How we got here (and why it looks like this)
The simple explanation is that the cost of money rose and risk tolerance fell. Big projects don’t die because the narrative changed they die because the math stopped working.
The city details make this clear. In New York, crane counts fell from nine to six, tied to high rates, financing constraints, and projects wrapping up. That’s underwriting reality in 2025 that fewer deals clear the hurdle, and even solid projects struggle to secure clean financing. In Las Vegas, mega projects move forward while other hotel and casino builds are paused amid tariff uncertainty and high rates a classic late cycle behavior where capital concentrates into can’t lose bets and sidelines the marginal ones. In Boston, the decline reflects projects finishing rather than a sudden slowdown, but fewer new starts are visible. The pipeline is being worked down faster than it’s being refilled.
At the same time, the economy doesn’t just tip over because pockets of real demand still exist. Miami still shows strong residential tower activity driven by population growth and in migration. Denver is up meaningfully, transitioning from a residential boom into a more diversified pipeline. Some cities are still building, others are quietly stalling.
That’s exactly what a late cycle, high rate environment looks like. The winners keep building, the middle stalls, and the weakest categories disappear from the skyline.

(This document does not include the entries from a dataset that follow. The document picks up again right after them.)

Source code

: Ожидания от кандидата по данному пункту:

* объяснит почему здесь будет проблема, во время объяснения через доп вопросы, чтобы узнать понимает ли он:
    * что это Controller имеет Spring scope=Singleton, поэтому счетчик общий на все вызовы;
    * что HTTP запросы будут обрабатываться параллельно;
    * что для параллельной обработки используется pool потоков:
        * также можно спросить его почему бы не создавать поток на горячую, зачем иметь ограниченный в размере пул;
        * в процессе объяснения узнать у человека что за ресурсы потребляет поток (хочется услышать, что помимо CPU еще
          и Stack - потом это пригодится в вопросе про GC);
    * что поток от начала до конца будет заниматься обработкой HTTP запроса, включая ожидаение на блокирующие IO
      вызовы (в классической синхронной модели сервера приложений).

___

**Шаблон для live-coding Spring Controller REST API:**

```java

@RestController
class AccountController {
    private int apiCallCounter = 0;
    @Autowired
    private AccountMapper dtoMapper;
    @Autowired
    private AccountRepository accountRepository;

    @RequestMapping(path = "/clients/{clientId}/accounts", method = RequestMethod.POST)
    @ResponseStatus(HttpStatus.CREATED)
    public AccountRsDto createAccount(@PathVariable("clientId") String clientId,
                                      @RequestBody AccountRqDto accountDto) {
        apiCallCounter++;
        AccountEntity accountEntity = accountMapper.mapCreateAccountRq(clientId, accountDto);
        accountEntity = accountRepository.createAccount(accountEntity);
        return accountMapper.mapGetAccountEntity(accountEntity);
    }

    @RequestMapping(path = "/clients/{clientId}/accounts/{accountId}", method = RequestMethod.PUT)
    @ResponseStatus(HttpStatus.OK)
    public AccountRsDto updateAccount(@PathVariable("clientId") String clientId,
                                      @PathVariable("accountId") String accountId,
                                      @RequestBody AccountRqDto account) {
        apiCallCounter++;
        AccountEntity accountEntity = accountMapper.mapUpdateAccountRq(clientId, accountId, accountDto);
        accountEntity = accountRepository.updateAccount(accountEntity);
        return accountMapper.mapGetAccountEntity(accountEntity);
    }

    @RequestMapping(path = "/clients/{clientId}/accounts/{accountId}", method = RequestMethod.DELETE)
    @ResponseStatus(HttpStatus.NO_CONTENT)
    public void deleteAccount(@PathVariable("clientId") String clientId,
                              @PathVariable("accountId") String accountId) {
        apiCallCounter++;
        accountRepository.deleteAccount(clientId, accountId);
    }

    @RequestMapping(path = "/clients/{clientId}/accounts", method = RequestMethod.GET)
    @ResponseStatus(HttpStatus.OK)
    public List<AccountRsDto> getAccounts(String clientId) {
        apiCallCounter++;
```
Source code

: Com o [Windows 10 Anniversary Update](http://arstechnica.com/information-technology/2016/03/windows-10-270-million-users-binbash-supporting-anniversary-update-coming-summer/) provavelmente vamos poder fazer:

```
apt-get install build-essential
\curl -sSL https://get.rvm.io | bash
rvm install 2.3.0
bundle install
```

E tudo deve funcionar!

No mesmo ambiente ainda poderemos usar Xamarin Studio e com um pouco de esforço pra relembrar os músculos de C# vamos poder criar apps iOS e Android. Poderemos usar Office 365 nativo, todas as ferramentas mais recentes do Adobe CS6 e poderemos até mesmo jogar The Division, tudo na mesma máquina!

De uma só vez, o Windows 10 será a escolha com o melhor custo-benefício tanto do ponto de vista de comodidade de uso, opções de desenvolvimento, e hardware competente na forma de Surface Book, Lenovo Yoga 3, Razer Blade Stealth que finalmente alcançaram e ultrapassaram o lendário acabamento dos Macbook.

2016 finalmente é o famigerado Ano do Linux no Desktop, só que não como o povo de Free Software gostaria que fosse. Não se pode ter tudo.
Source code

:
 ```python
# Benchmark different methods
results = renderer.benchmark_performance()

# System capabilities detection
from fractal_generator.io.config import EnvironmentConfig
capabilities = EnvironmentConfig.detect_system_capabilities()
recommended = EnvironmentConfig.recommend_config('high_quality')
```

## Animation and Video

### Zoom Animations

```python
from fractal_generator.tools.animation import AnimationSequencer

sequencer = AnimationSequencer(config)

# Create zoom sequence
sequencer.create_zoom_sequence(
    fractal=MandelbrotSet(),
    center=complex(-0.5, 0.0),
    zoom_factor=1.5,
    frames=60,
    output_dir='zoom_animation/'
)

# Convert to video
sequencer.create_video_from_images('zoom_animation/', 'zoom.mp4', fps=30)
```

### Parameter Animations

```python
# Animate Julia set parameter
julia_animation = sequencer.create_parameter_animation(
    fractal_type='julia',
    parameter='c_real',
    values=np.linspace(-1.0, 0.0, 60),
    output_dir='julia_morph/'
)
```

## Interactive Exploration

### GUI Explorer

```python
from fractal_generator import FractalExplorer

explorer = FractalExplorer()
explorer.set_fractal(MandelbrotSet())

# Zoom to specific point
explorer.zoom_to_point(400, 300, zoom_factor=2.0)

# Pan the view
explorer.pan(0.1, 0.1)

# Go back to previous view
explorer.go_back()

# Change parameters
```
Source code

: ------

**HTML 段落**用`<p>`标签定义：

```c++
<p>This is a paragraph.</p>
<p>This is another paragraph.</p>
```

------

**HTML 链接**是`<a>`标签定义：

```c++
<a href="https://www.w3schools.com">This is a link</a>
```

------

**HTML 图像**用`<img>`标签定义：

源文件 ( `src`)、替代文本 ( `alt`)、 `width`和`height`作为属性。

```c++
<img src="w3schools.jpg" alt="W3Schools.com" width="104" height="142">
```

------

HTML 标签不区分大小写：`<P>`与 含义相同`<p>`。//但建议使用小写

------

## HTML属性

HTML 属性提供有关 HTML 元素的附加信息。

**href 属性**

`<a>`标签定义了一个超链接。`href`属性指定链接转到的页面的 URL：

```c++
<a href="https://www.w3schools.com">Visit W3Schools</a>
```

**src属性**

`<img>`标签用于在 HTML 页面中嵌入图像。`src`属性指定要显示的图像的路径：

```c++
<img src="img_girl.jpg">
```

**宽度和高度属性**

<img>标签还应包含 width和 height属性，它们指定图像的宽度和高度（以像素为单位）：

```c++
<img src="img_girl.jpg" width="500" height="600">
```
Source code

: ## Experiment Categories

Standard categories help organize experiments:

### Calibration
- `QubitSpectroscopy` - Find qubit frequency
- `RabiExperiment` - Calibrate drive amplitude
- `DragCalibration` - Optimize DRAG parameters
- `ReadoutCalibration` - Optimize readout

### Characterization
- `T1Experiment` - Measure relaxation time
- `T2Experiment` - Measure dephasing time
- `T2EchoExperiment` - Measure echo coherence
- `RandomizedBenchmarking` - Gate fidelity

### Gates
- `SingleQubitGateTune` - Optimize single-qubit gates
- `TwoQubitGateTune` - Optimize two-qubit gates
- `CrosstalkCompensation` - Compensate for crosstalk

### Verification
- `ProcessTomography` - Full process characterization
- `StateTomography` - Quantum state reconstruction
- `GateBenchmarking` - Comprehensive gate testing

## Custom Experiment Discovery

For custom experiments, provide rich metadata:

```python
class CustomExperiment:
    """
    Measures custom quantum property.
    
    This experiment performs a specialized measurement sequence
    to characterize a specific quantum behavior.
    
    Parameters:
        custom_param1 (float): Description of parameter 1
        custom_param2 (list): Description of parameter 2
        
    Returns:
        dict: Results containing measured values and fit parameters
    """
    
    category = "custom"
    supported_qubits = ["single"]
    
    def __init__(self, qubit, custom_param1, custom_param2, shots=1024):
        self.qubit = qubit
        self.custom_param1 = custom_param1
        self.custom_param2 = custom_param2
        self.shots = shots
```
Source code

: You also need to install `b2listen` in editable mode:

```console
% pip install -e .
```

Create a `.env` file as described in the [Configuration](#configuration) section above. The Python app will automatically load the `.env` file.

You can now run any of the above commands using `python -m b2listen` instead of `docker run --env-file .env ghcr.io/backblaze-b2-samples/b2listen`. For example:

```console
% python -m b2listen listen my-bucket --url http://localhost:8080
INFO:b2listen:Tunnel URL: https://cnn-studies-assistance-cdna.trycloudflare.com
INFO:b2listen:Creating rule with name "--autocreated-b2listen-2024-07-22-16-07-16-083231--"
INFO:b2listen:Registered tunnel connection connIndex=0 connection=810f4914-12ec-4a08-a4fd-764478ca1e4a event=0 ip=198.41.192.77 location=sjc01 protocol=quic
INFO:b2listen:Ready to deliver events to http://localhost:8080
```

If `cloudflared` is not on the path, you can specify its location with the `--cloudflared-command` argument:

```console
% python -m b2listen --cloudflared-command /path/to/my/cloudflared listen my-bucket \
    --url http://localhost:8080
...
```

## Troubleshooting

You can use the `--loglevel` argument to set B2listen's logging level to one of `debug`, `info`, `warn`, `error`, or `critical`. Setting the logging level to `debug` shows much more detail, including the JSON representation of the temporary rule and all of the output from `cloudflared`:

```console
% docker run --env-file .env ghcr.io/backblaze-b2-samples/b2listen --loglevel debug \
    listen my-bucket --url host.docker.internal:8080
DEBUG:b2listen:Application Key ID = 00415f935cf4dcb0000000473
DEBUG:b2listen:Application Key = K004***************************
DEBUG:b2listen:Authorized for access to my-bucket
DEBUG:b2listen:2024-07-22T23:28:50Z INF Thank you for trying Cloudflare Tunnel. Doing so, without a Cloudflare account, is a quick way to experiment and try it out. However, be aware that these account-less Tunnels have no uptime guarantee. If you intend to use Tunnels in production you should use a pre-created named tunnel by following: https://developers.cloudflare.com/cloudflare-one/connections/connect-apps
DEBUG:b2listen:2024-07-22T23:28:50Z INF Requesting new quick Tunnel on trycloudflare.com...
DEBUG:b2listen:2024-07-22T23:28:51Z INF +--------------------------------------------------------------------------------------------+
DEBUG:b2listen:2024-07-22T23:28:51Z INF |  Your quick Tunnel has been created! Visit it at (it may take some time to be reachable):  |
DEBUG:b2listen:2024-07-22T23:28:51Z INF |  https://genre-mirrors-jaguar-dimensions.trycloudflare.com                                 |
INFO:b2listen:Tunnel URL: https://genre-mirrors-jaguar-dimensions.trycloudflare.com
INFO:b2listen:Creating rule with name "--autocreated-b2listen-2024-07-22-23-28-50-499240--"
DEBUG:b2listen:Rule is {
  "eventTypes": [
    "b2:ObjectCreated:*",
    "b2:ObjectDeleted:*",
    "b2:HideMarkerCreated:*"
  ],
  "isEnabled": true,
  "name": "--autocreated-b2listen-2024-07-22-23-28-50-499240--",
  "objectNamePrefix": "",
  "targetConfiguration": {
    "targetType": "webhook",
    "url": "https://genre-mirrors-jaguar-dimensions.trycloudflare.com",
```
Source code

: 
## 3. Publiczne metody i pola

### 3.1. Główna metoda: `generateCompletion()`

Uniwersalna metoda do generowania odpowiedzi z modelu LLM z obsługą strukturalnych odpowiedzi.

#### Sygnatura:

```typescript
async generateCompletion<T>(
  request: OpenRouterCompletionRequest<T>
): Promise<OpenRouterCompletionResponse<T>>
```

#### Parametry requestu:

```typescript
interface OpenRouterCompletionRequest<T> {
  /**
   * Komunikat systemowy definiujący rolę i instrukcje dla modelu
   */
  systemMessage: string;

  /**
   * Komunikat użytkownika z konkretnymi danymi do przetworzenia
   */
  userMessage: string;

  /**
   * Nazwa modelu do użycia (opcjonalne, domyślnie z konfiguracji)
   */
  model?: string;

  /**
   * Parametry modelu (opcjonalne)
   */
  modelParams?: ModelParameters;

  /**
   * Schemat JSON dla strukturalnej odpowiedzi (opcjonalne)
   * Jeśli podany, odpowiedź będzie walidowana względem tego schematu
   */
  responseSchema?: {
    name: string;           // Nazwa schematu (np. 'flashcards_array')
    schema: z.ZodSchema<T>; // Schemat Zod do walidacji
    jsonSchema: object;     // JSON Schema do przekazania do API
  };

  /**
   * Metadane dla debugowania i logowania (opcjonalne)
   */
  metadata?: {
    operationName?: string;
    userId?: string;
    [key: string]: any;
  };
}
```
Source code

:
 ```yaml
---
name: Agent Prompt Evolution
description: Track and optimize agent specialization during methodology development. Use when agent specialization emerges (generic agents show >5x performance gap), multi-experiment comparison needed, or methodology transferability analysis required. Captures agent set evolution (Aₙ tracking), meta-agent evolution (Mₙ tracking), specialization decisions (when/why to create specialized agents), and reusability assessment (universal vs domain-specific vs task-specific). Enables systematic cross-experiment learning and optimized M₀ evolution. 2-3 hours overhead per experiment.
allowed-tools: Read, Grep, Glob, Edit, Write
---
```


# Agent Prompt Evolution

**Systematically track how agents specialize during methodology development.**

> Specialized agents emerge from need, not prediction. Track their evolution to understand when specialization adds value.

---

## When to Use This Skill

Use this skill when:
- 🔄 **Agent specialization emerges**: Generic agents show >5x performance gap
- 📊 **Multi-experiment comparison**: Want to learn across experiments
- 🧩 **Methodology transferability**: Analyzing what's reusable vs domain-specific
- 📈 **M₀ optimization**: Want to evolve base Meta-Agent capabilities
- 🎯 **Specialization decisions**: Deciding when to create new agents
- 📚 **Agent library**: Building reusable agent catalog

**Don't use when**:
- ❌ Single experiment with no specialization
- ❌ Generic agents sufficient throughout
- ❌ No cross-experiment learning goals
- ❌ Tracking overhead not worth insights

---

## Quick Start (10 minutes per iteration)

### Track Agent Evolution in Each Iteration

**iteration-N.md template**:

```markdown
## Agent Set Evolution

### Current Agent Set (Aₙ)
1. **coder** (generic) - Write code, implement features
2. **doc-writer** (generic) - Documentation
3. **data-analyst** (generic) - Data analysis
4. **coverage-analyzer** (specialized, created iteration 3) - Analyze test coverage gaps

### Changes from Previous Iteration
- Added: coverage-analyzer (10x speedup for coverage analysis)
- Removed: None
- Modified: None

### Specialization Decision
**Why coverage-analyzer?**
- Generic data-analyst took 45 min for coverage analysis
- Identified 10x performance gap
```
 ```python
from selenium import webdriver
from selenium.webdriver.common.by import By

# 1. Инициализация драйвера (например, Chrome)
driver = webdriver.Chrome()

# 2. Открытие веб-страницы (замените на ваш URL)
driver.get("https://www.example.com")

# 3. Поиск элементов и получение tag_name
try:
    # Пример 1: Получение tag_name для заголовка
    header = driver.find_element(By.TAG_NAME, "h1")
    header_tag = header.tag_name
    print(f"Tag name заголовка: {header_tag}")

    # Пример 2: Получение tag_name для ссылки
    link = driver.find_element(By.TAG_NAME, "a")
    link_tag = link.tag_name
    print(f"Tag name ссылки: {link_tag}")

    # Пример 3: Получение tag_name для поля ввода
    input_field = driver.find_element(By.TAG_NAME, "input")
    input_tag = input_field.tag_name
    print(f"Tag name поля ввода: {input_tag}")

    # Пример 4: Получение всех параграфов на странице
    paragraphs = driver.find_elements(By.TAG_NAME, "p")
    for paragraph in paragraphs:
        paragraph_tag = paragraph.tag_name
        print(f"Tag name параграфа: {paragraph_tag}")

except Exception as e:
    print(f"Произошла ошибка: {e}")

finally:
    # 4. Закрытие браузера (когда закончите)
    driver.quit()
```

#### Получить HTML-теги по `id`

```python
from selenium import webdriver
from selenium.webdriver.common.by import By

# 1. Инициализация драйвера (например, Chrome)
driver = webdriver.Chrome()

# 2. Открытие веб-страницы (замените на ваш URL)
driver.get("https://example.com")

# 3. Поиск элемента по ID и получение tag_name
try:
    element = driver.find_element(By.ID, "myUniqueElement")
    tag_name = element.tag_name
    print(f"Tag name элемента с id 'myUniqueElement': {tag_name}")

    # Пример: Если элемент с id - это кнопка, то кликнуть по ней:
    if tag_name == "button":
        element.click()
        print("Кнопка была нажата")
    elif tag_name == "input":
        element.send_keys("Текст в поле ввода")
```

Is the Crane Index leading or lagging?
It’s both. Relative to money and permitting, it lags, cranes only go up after financing, approvals, and risk decisions are already made. By the time cranes come down, the no decisions happened months earlier. Relative to official economic data, it can lead. Construction is one of the first places tight financial conditions show up in the real economy.
My View
This is a tight money economy wearing a calm mask. The market is still functioning, but fewer large risks are being taken. Private risk is retreating while public and institutional spending fills part of the gap. That stabilizes activity, but it rarely creates a broad, self reinforcing growth cycle.
Commercial real estate remains the pressure point. A 44% drop in commercial cranes is lenders and capital partners refusing to believe the old growth assumptions. The macro implication isn’t immediate collapse. It’s slower forward momentum. The clean takeaway is that we’re late cycle. The skyline isn’t panicking but it’s clearly being selective.